Kadın olarak motor ustası olmanın kendisine gurur verdiğini ve özellikle kadın sürücülerin bir kadın ustayla karşılaşınca daha rahat ve güvende hissettiklerini belirtiyor. Sadece erkeklerin değil, kadınların da motosiklet dünyasında daha çok yer almasının gerektiğini düşünen Yayla, bu mesleği kadınlara öneriyor.

"Gayet keyifli ve eğlenceli bir sektör ama öncesinde iyi bir eğitim verilmeli," diye uyarıyor.

Yayla, Türkiye’de motosiklet sürüş eğitiminin yetersiz olduğunu ve çoğu sürücünün güvenlik önlemlerini ihmal ettiğini vurguluyor. Özellikle B sınıfı ehliyetle motosiklet kullanılmasına izin verilmesini eleştiriyor:

"Arabada kaza yaparsanız yaralanırsınız ama motosiklette kaportanız vücudunuz. Kask veya güvenlik önlemi almayan çok sürücü var ve bu, ciddi riskleri beraberinde getiriyor."

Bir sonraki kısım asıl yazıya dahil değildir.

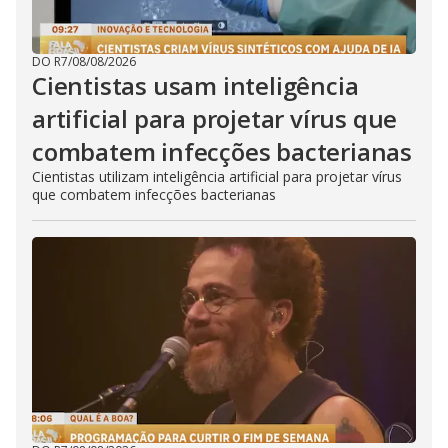
DO R7
/
08/08/2026
Cientistas usam inteligência
artificial para projetar vírus que
combatem infecções bacterianas
Cientistas utilizam inteligência artificial para projetar vírus
que combatem infecções bacterianas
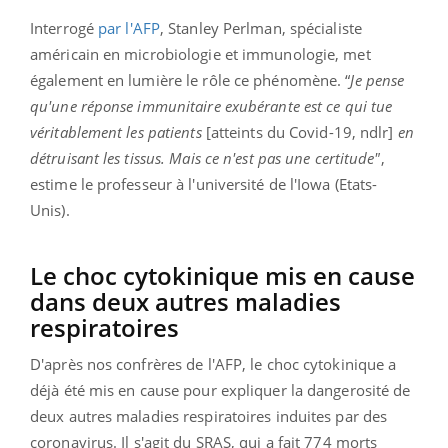
Interrogé
par l'AFP
, Stanley Perlman, spécialiste
américain en microbiologie et immunologie, met
également en lumière le rôle ce phénomène. “
Je pense
qu'une réponse immunitaire exubérante est ce qui tue
véritablement les patients
[atteints du Covid-19, ndlr]
en
détruisant les tissus. Mais ce n'est pas une certitude"
,
estime le professeur à l'université de l'Iowa (Etats-
Unis).
Le choc cytokinique mis en cause
dans deux autres maladies
respiratoires
D'après nos confrères de l'AFP, le choc cytokinique a
déjà été mis en cause pour expliquer la dangerosité de
deux autres maladies respiratoires induites par des
coronavirus. Il s'agit du SRAS, qui a fait 774 morts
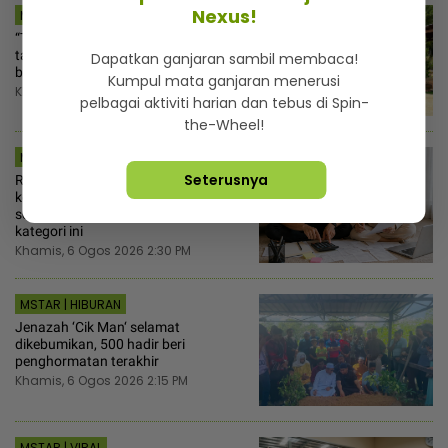
Nexus!
MSTAR | HIBURAN
“Terima kasih untuk setiap gelak
tawa“ - Rozita Che Wan terkesan
Dapatkan ganjaran sambil membaca!
berita pemergian ‘Cik Man‘
Kumpul mata ganjaran menerusi
Khamis, 6 Ogos 2026 3:00 PM
pelbagai aktiviti harian dan tebus di Spin-
the-Wheel!
MSTAR | MYR
Seterusnya
Ramai buat silap guna dana
kecemasan bayar cukai jalan,
seeloknya mula asingkan duit ikut 6
kategori ini
Khamis, 6 Ogos 2026 2:30 PM
MSTAR | HIBURAN
Jenazah ‘Cik Man‘ selamat
dikebumikan, 500 hadir beri
penghormatan terakhir
Khamis, 6 Ogos 2026 2:15 PM
MSTAR | VIRAL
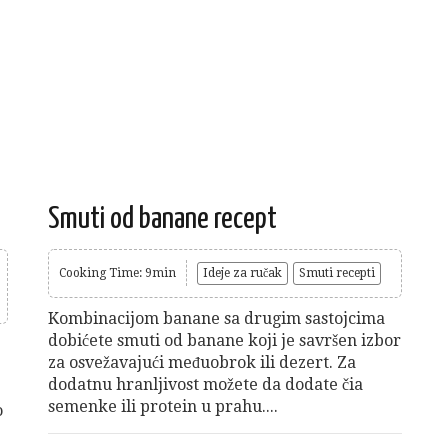
Smuti od banane recept
Cooking Time: 9min
Ideje za ručak
Smuti recepti
Kombinacijom banane sa drugim sastojcima
dobićete smuti od banane koji je savršen izbor
za osvežavajući međuobrok ili dezert. Za
dodatnu hranljivost možete da dodate čia
semenke ili protein u prahu....
o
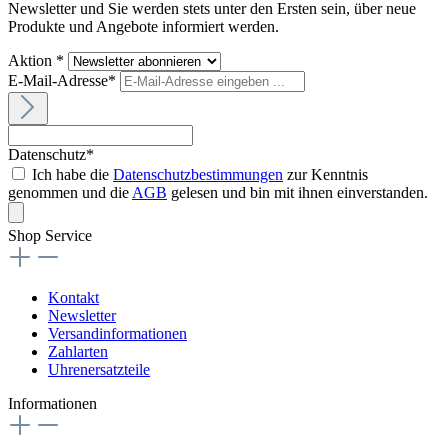
Newsletter und Sie werden stets unter den Ersten sein, über neue
Produkte und Angebote informiert werden.
Aktion *
E-Mail-Adresse*
Datenschutz*
Ich habe die
Datenschutzbestimmungen
zur Kenntnis
genommen und die
AGB
gelesen und bin mit ihnen einverstanden.
Shop Service
Kontakt
Newsletter
Versandinformationen
Zahlarten
Uhrenersatzteile
Informationen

Yedi yıldır bu meslekte olan Burcu Yayla, motosiklet kazalarının çoğu zaman ölümle sonuçlanabileceği konusunda sürücüleri uyarıyor. Kadın motor ustası olarak toplumdaki önyargılara karşı verdiği mücadelede ise kararlı: "Saygı gösteren de var, kaale almayan da."

Motor ustası Burcu Yayla'nın hikayesi, toplumda kadınların bu sektörde daha görünür olmaları için bir örnek teşkil ediyor.